As you may have noticed (or maybe not), I am trying desperately to steer clear of writing about U.S. politics. Aside from the fact that it’s stressful and aggravating, there doesn’t seem to be any point to it. It changes nothing.
Hence all my recent trips down memory lane.
Sadly, though, even if I am trying my best to remain silent on the subject, no one else is.
There doesn’t seem to be any escaping “45”, his (insert swear word here) family, his cronies, his partners in crime, his sycophants, his tweets and anything and everything Russian.
The G20 really did push me over the edge and by last Sunday I found myself frantically searching for something, anything, to distract me from the annus horribilis that seems to get more horribilis by the minute.
“Aha!” I suddenly exclaimed. I remembered a book I’d bought, but hadn’t gotten around to reading yet — The Enchanted April. It’s a 1922 novel written by a British American writer that was inspired by a month-long holiday on the Italian Riviera. The perfect escape, right?? I was beside myself with excitement, something to get lost in, something that would take me far, far away from you-know-who and you-know-what.
Well, you know what they say about the best laid plans.
It was not to be found in my bookcases.

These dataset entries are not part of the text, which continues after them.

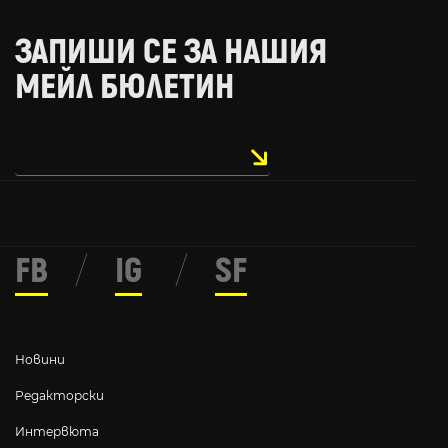
ЗАПИШИ СЕ ЗА НАШИЯ
МЕЙЛ БЮЛЕТИН
FB
/
IG
/
SF
Новини
Редакторски
Интервюта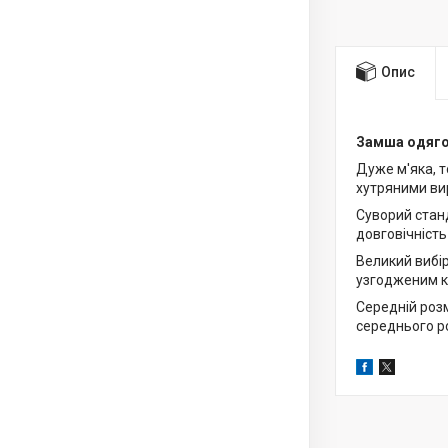
Опис
Замша одяго
Дуже м'яка, т
хутряними ви
Суворий станд
довговічність
Великий вибі
узгодженим к
Середній розм
середнього р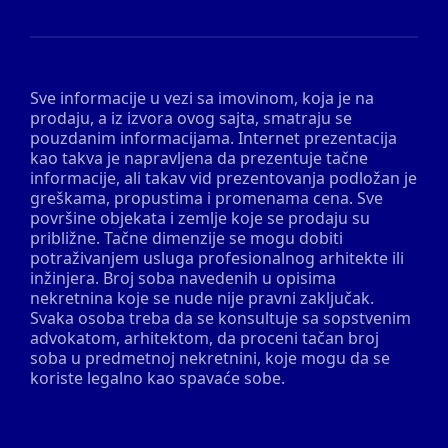
Sve informacije u vezi sa imovinom, koja je na
prodaju, a iz izvora ovog sajta, smatraju se
pouzdanim informacijama. Internet prezentacija
kao takva je napravljena da prezentuje tačne
informacije, ali takav vid prezentovanja podložan je
greškama, propustima i promenama cena. Sve
površine objekata i zemlje koje se prodaju su
približne. Tačne dimenzije se mogu dobiti
potraživanjem usluga profesionalnog arhitekte ili
inžinjera. Broj soba navedenih u opisima
nekretnina koje se nude nije pravni zaključak.
Svaka osoba treba da se konsultuje sa sopstvenim
advokatom, arhitektom, da proceni tačan broj
soba u predmetnoj nekretnini, koje mogu da se
koriste legalno kao spavaće sobe.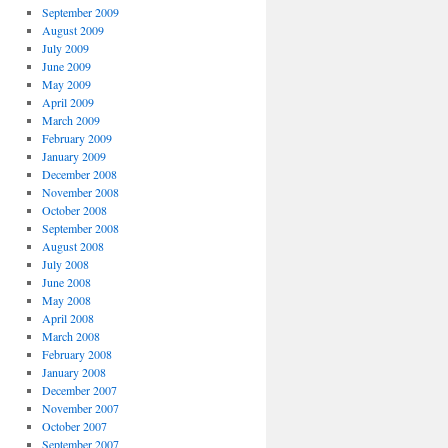
September 2009
August 2009
July 2009
June 2009
May 2009
April 2009
March 2009
February 2009
January 2009
December 2008
November 2008
October 2008
September 2008
August 2008
July 2008
June 2008
May 2008
April 2008
March 2008
February 2008
January 2008
December 2007
November 2007
October 2007
September 2007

I have a lot of books, so I looked again. And again. And again. Absolutely determined to find it, I removed every book from every shelf to make sure I hadn’t somehow missed it.

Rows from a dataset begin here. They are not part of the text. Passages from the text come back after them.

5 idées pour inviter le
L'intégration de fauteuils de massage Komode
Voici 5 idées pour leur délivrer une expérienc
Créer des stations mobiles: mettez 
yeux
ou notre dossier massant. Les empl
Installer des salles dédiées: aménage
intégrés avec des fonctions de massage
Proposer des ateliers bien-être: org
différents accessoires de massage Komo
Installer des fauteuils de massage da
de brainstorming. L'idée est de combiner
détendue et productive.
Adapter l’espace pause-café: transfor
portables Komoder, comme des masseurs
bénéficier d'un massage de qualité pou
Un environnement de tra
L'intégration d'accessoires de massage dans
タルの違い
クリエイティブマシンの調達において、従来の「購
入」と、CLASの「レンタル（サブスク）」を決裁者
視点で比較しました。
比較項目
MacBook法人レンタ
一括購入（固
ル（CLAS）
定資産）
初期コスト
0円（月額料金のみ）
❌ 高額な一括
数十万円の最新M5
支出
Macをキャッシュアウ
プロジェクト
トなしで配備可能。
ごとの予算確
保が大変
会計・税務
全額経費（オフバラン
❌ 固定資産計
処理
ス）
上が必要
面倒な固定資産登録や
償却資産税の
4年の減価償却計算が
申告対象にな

Desolated, I returned every book to every shelf.
“Aha!” I exclaimed again. “I must have downloaded it.” No such luck.
“Where the (bleep) is that (bleeping) book,” I whined to an empty room. Well not exactly empty, Bartlett (my cat) was there. But he was not helpful at all. In fact, he looked bored.
“Who took it?” I fumed. “Somebody took it!”
“But who?” the rational side of me countered. “No one is here when you’re not here.”
“Not necessarily,” I answered (yes, I was talking to myself). “What if the superintendent came in to do some repairs? What if he took it?”
“Unlikely” argued the rational me.
“Aha! It was my cleaning lady!” the crazy me responded. “She borrowed it and forgot to tell me.” In fact, she does sometimes borrow books so this was plausible.
Being convinced that I’d solved the mystery of the missing book did nothing to alleviate my frustration, however, because I wanted to read it. I wanted — needed — to read it right then and there. That very minute.
So I huffed and I puffed and I vented but, alas, it didn’t put the book in my hands. So I let loose with a B I G sigh and resigned myself to finding another distraction. I was exhausted by all the emptying and refilling of bookshelves anyway, so I decided to just chill (nap) on my balcony and enjoy the sunshine instead.
And then, no sooner had I parked my ass on a chair, with a freshly-brewed glass of ice tea by my side, that it came to me:
I hadn’t bought the book at all. I had gotten it from the library. I did start to read it, but hadn’t finished by the time I had to return it. I’m usually a fast reader, but I was pretty busy at the time and I had to keep putting it aside.
Maybe I just need a long rest in a sanitarium. In Italy?????